Objetivo do exercício
Com base no trecho sobre a Palestina apresentado abaixo, responda:
(a) Que acordos são descritos como um desastre na vida dos palestinos sob ocupação militar?
(b) A que data se atribui a declaração do Presidente dos EUA Barack Obama?
(c) Como se chama o movimento organizado por setores estratégicos ligados à área de segurança?

Trecho fornecido
Acho que esqueceram novamente de perguntar!
*Stelinha
Na Palestina não existem condições objetivas, nem subjetivas para dois Estados: nem políticas, nem econômicas e nem geográficas.
Este é um sentimento que vem tomando corpo entre os palestinos, principalmente após o desastre que significou em suas vidas, sob ocupação militar, os acordos de Oslo. É uma discussão que tem movimentado muito a militância que resiste à ocupação e circula, sobretudo, entre as organizações populares dos bairros ameaçados, como os Comitês Populares; um amplo setor da esquerda palestina; os refugiados; as organizações políticas, inclusive aquelas construídas por árabes e judeus, como os Filhos da Terra e todos os grupos populares que estão empenhados na luta contra o aparthaid.
Obviamente, não pensam assim aqueles cujo interesse é manter o status quo, ou seja: legitimar a ocupação sionista como o imperialismo:
“Proponho que até a próxima reunião da Assembléia geral da ONU haja um acordo que leve a criação de um novo membro da ONU, um Estado soberano independente Palestino que viva em paz com Israel” (24/09/2010 – Presidente dos EUA Barack Obama).
“... apoio aos esforços pela criação do Estado palestino”.(Presidente da França Sarkozy ao Presidente Palestino Mahmoud Abbas)
Há notícias de que setores estratégicos ligados à área de segurança - leia-se serviço secreto, polícia política (Mossad, Shin Bet e do exército)- se organizaram em um movimento chamado “Iniciativa israelita pela paz”, grupo a favor da criação de um Estado Palestino.

Dados de origem
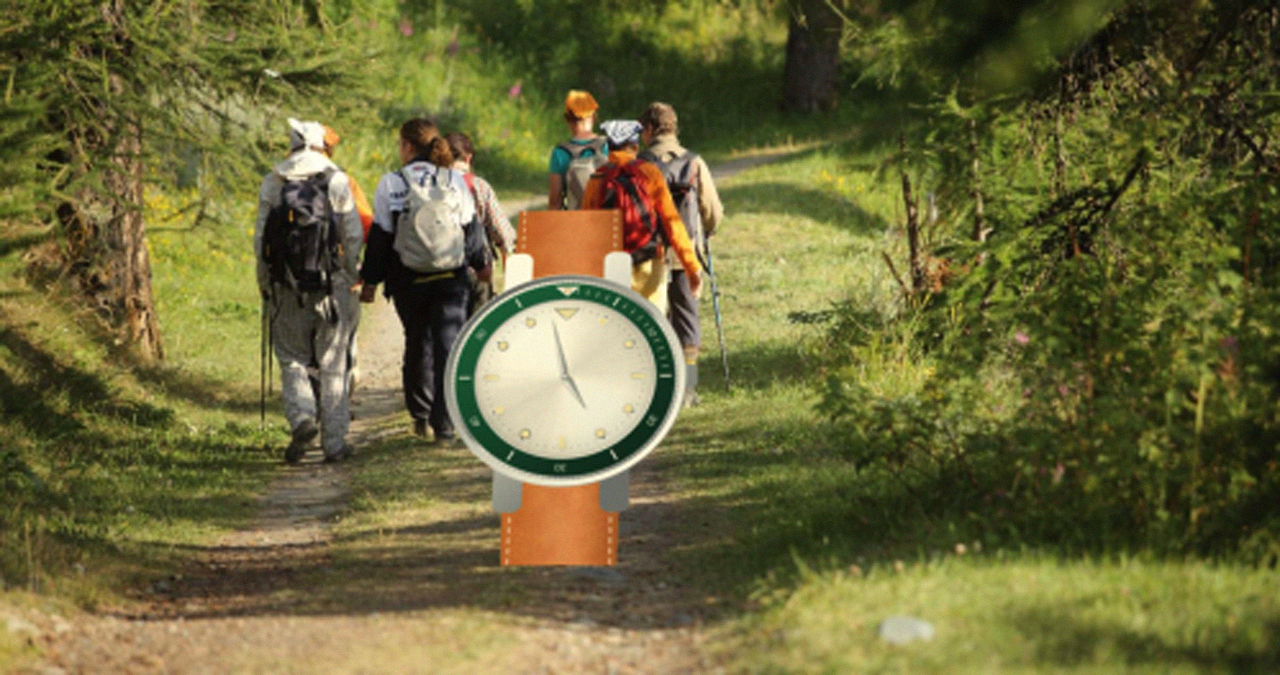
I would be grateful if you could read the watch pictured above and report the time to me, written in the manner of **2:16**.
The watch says **4:58**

Resposta à tarefa
(a) Os acordos de Oslo.
(b) 24/09/2010.
(c) “Iniciativa israelita pela paz”.